David Millington

Posted 18 Jul 2018 | Stories | Pilotlighter Profiles

David is Head of Future Payments at Tesco Bank and has been a Pilotlighter since 2015.

What is your greatest professional achievement?

That’s a tricky question as I’ve been part of teams that have done lots of great stuff. However, I‘d probably have to say the launch of our Tesco Bank current account in June 2014. That was a real milestone in the bank’s history, and allowed us to serve the everyday banking needs of more Tesco shoppers.

What does success mean to you?

From a personal perspective, it’s not something I stop and reflect upon too much. I’m always keen to move on to the next challenge and opportunity. However, I really enjoy being part of a talented and dynamic team, where everybody is united around a common purpose and delivering for customers. Seeing my team succeed is the best measure of success.

Who’s most influenced you in your career and why?

I’ve been supported by a lot of people throughout my career. Anna, my wife, has been hugely supportive of everything I’ve done; particularly when I was working away from home for a few years, and my kids now drive me on every day to do something great that I can talk to them about. I’d also name check Richard Thomas at LBG as he put a lot of faith in me during my early career. I learnt so much from him -particularly negotiating deals at 3am with city law firms. We remain great friends and he's a wonderful mentor.

What keeps you working with us?

I really enjoy it and am constantly learning from the charities and my fellow Pilotlighters.

Pilotlight’s role connecting charities to skills within the private sector, bringing together different perspectives and skillsets to help build capacity and sustainability, is invaluable.

Tell us one thing you’ve learnt through working with us.

Patience. My inclination is to go fast, and tackle the biggest problems head on. Working with Pilotlight has taught me to slow things down.

Ensuring that a charity is able to undertake any changes themselves, and avoiding a scenario where Pilotlighters dive in with short term fixes that the charity can’t sustain, is key to everyone’s learning throughout the project.

What’s been your biggest challenge?

Practicing that patience and ensuring I don’t dive in with a short term fix.

What’s been your biggest surprise?

I’ve been surprised by how much I’ve learnt and how much I've been influenced by the charities I’ve worked with. It’s a humbling experience to work closely with exceptional people who care passionately about their communities, and are providing much needed help and support to people in need. I’m pretty sure that I’ve learnt more from the charities I’ve met through Pilotlight than the charities have from me!

Has working with charities inspired you in any way?

Absolutely. It’s incredibly inspiring, and has made me more determined to make a greater contribution to society and my community. I became a trustee of Edinburgh based charity Fresh Start, who tackle homelessness by helping people turn a house into a home, after discovering them through Pilotlight. I was constantly amazed by the determination, passion and empathy of everybody at Fresh Start to make a difference in people’s lives, so I wanted to get involved further.

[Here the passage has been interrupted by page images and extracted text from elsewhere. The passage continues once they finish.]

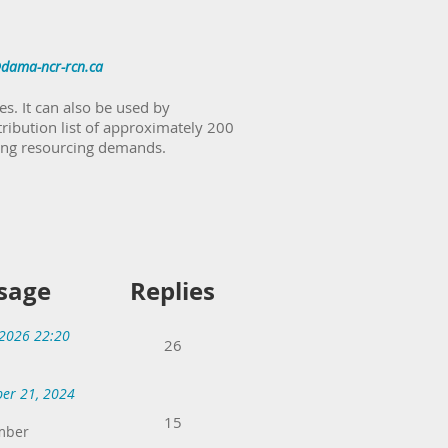
dama-ncr-rcn.ca
s. It can also be used by
tribution list of approximately 200
ting resourcing demands.
sage
Replies
 2026 22:20
26
er 21, 2024
15
mber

Has being a Pilotlighter influenced you in any other area of your life?

Yes. I’ve had an idea for a social enterprise in my mind for some time now, but have never dedicated the time to take it beyond a concept. Pilotlight has given me the nudge to jump off the cliff and start to build the plane on the way down. I just need to find some time to do it now.

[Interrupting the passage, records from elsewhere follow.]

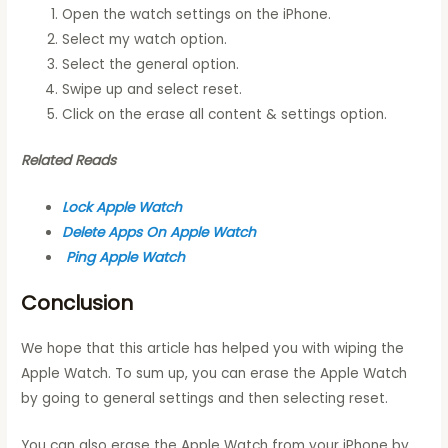
Open the watch settings on the iPhone.
Select my watch option.
Select the general option.
Swipe up and select reset.
Click on the erase all content & settings option.
Related Reads
Lock Apple Watch
Delete Apps On Apple Watch
Ping Apple Watch
Conclusion
We hope that this article has helped you with wiping the
Apple Watch. To sum up, you can erase the Apple Watch
by going to general settings and then selecting reset.
You can also erase the Apple Watch from your iPhone by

Describe the Pilotlight Effect.

I think it’s best explained by its impact, and the breakthrough moments when a charity and Pilotlighters align around a charity’s vision for the future. The vision then becomes a guiding policy, with coherent actions that can be taken towards enabling that vision, in a sustainable way.

It’s easy to say that, but not that easy in practice. Pilotlight is enabling that for hundreds of charities, and its impact is significant.

In a team environment, what role do you usually take on and has being a Pilotlighter changed that?

Depending upon the makeup of the team, I’m comfortable taking many different roles and favour collaboration to shape the outcomes the team is chasing. I’m naturally curious, and enjoy bringing people together to solve a problem. I don’t think Pilotlight has changed that per se, but it has helped me recognise my preference for a certain kind of approach that can sometimes limit possible outcomes. It’s something that I need to be mindful of.

What one question would you ask the next Pilotlighter who does a profile?

What is your superpower, and how are you deploying it to help the charity you’re working with?